Relief flooded him such that it was difficult to conceal. “And you will honor the terms set forth therein?” he asked, nodding at the paper she still held.

“I will. She’ll never be told. And I’ll never tell anyone else. Regardless of what you may think of me, I love my children.”

“Madam, that has never been in question.” Silence stretched into awkwardness. He stood. “I must take my leave. May I fulfill my promise to Miss Lillien before I go?”

“You may.” Her gaze was still fixed on the document in her hands. “Shall I send you her school address so you may write her?”

He shook his head. “No. There can be no continued association without risk. For her own good, I must become a stranger to her.”

“Then this is good-bye.”

“Yes.” It was then he realized she meant more than just good-bye between him and Lillien. Though they had lain together only once, he had been much in her husband’s company over the last ten years and thus by default, hers as well. They were friends, of a sort, he supposed. “For the sake of us all, you know it must be so.”

Again she nodded. “Then…I wish you well,” she said, looking up at last. Her eyes were alarmingly moist. “I wish I had met you first,” she blurted before covering her mouth with a shaking hand.

Damn. There was nothing he could say without digging himself into a hole from which there might be no getting out. Steeling himself, he nodded shortly. “I wish you well, also, madam.”

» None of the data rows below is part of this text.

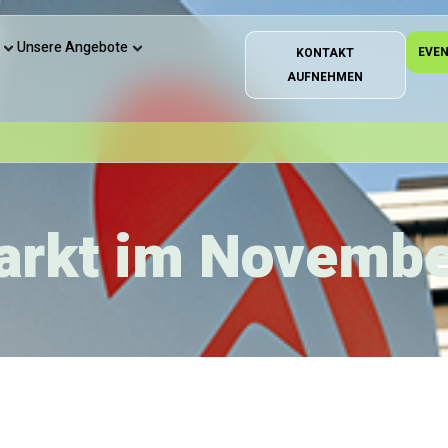
Unsere Angebote
EVE
KONTAKT
AUFNEHMEN
arkt im Novemb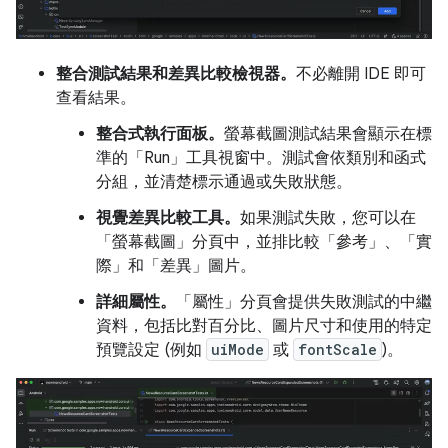
整合測試結果和差異比較檢視器。
不必離開 IDE 即可
查看結果。
整合式執行面板。
螢幕截圖測試結果會顯示在標
準的「Run」
工具視窗中。測試會依類別和函式
分組，並清楚標示通過或失敗狀態。
視覺差異比較工具。
如果測試失敗，您可以在
「螢幕截圖」
分頁中，並排比較「參考」
、「實
際」
和「差異」
圖片。
詳細屬性。
「屬性」
分頁會提供失敗測試的中繼
資料，包括比對百分比、圖片尺寸和使用的特定
預覽設定 (例如
uiMode
或
fontScale
)。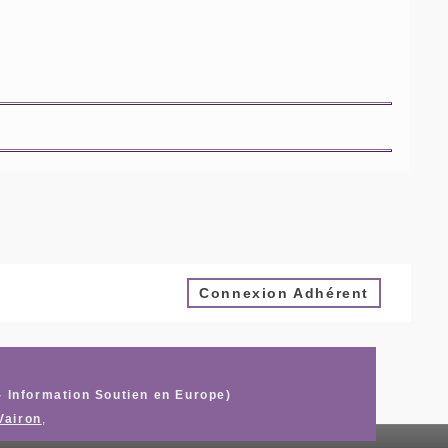
Connexion Adhérent
- Information Soutien en Europe)
Vairon
,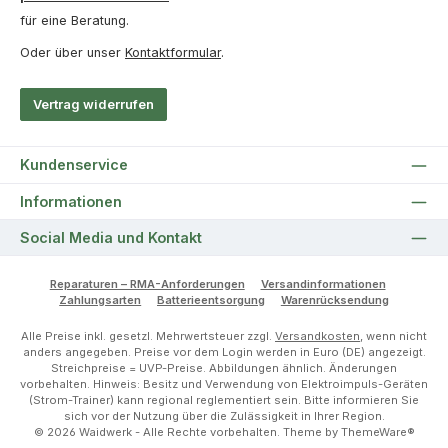
für eine Beratung.
Oder über unser
Kontaktformular
.
Vertrag widerrufen
Kundenservice
Informationen
Social Media und Kontakt
Reparaturen – RMA-Anforderungen
Versandinformationen
Zahlungsarten
Batterieentsorgung
Warenrücksendung
Alle Preise inkl. gesetzl. Mehrwertsteuer zzgl.
Versandkosten
, wenn nicht
anders angegeben. Preise vor dem Login werden in Euro (DE) angezeigt.
Streichpreise = UVP-Preise. Abbildungen ähnlich. Änderungen
vorbehalten. Hinweis: Besitz und Verwendung von Elektroimpuls-Geräten
(Strom-Trainer) kann regional reglementiert sein. Bitte informieren Sie
sich vor der Nutzung über die Zulässigkeit in Ihrer Region.
© 2026 Waidwerk - Alle Rechte vorbehalten. Theme by
ThemeWare®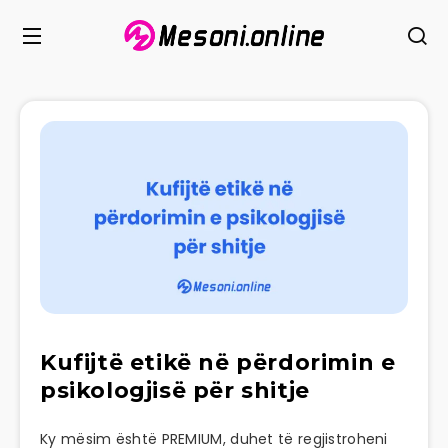
Kufijtë etikë në përdorimin e
psikologjisë për shitje
Ky mësim është PREMIUM, duhet të regjistroheni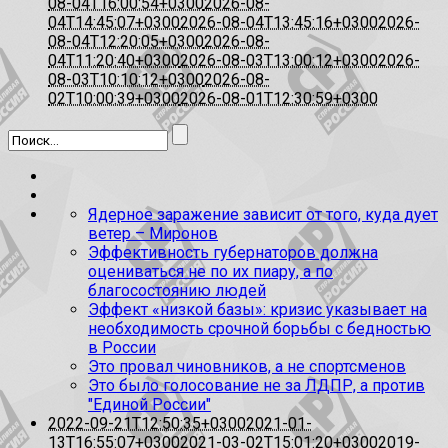
08-04T16:00:54+0300
2026-08-
04T14:45:07+0300
2026-08-04T13:45:16+0300
2026-
08-04T12:20:05+0300
2026-08-
04T11:20:40+0300
2026-08-03T13:00:12+0300
2026-
08-03T10:10:12+0300
2026-08-
02T10:00:39+0300
2026-08-01T12:30:59+0300
Ядерное заражение зависит от того, куда дует
ветер – Миронов
Эффективность губернаторов должна
оцениваться не по их пиару, а по
благосостоянию людей
Эффект «низкой базы»: кризис указывает на
необходимость срочной борьбы с бедностью
в России
Это провал чиновников, а не спортсменов
Это было голосование не за ЛДПР, а против
"Единой России"
2022-09-21T12:50:35+0300
2021-01-
13T16:55:07+0300
2021-03-02T15:01:20+0300
2019-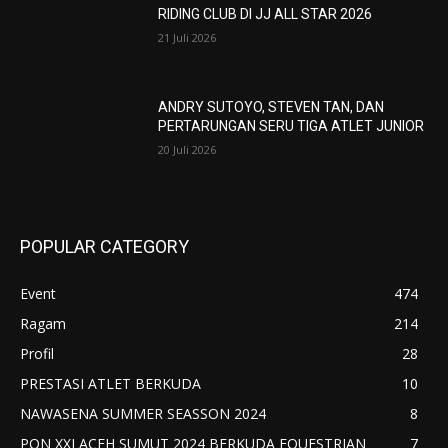
RIDING CLUB DI JJ ALL STAR 2026
21 Juli 2026
ANDRY SUTOYO, STEVEN TAN, DAN
PERTARUNGAN SERU TIGA ATLET JUNIOR
20 Juli 2026
POPULAR CATEGORY
Event
474
Ragam
214
Profil
28
PRESTASI ATLET BERKUDA
10
NAWASENA SUMMER SEASSON 2024
8
PON XXI ACEH SUMUT 2024 BERKUDA EQUESTRIAN
7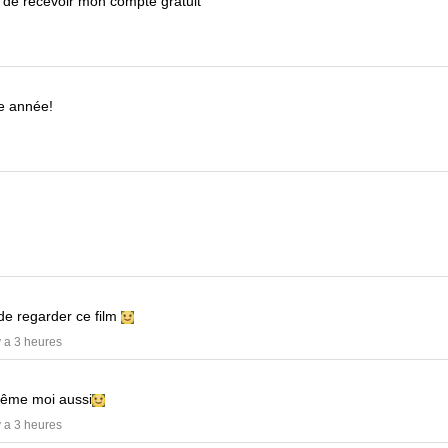
 de recevoir mon compte gratuit
te année!
!
 de regarder ce film
 y a 3 heures
ême moi aussi
 y a 3 heures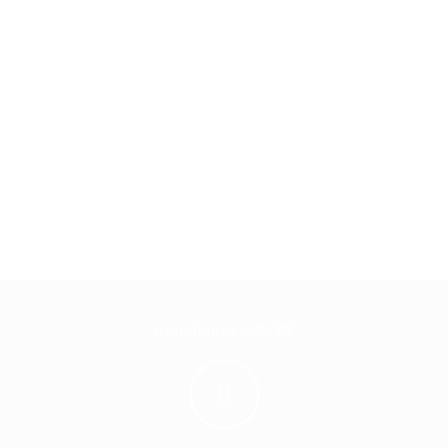
Atendemos todo DF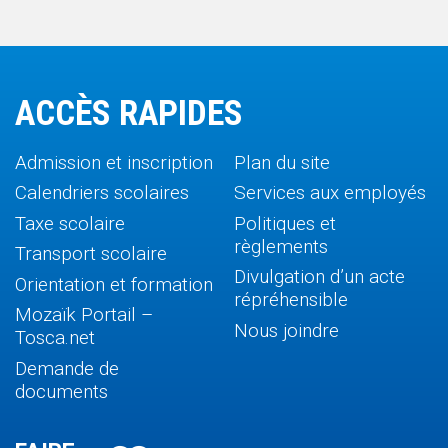
ACCÈS RAPIDES
Admission et inscription
Plan du site
Calendriers scolaires
Services aux employés
Taxe scolaire
Politiques et
règlements
Transport scolaire
Divulgation d’un acte
Orientation et formation
répréhensible
Mozaïk Portail –
Nous joindre
Tosca.net
Demande de
documents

Bowing, he turned and strode through the door before anything further could be said. Taking the steps up to the nursery, he almost wished he hadn’t promised to visit Lilly again. The sooner he left, the better.

“Uncle Percy!”

He knelt and swept her up into his arms one last time, smiling down into her laughing eyes, eyes so like his own. “I hear you’re going to school next month.”

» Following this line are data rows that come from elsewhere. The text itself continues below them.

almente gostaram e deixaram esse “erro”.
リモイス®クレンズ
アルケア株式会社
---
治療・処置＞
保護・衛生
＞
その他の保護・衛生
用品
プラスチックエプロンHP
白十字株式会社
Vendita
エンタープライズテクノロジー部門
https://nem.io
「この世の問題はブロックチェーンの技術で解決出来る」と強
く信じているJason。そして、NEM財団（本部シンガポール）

She nodded as he put her down. “It’s very far away, but Mama says I shall love it there—even though I won’t be a princess like I am here. But there will be other girls for me to play with instead of only mean brothers.” She lowered her voice to a whisper. “I shall miss Mama and Sir Brushbotham, but I’m afraid I shan’t miss my brothers very much at all. Mama says it’s shameful for me to say so, but I don’t really think they shall miss me, either.”

“And what of Sir Brushbotham?” he asked, laughing. “Is he not to go along with you?”

She shook her head, making her curls bounce, and her bottom lip again quivered. “They won’t allow it. I will see him only on holidays when I come to visit. Mama says he is too fat from my tea parties and will have to earn his keep hunting mice while I am away. But I know she is only teasing because Cook already promised to feed him plenty of fish and pet him every day. I shall miss Cook, too.”

Sir Brushbotham at that moment chose to appear and rub his furry bulk against Percy’s shins, leaving behind a swath of white fuzz.

“Sir Brushbotham will become a fine mouser, I’m sure,” he lied. “I must go now, poppet.”

“Will I see you again?”

It was the question he’d dreaded. Ambiguity would leave no room for assumption—or a

broken promise. “I’m sure of it, though it may not be for some time. Until then, you must promise to do your very best in school, mind your teachers, and never forget you are a princess even if it must remain a secret.” He bent and gave her tiny hand a gentle squeeze. “You will know it in your heart, and that is what counts.”

Nodding, she put up her wobbly chin and curtsied. It was a very good curtsy for an almost-six-year-old. “I will. Good-bye, Uncle Percy.”

Bowing as if she were the queen, he smiled and took his leave—quickly. A clean, unemotional break was best. For them both.

He was amazed to feel pain at the parting. He’d not been close to the child, and nor had he any hand in raising her—at least not until today. God willing, she would never know about it, or that she was anything but the beloved and only daughter of Lord and Lady Sotheby.

Fortune smiled on him, and he managed to escape without encountering Lady Sotheby again. As he stepped into the gray rain curtain outside he paused and took a deep breath, heedless of the damp creeping in around his collar. Provided the lady kept her word and honored their agreement, this was one chapter of his life he could count closed.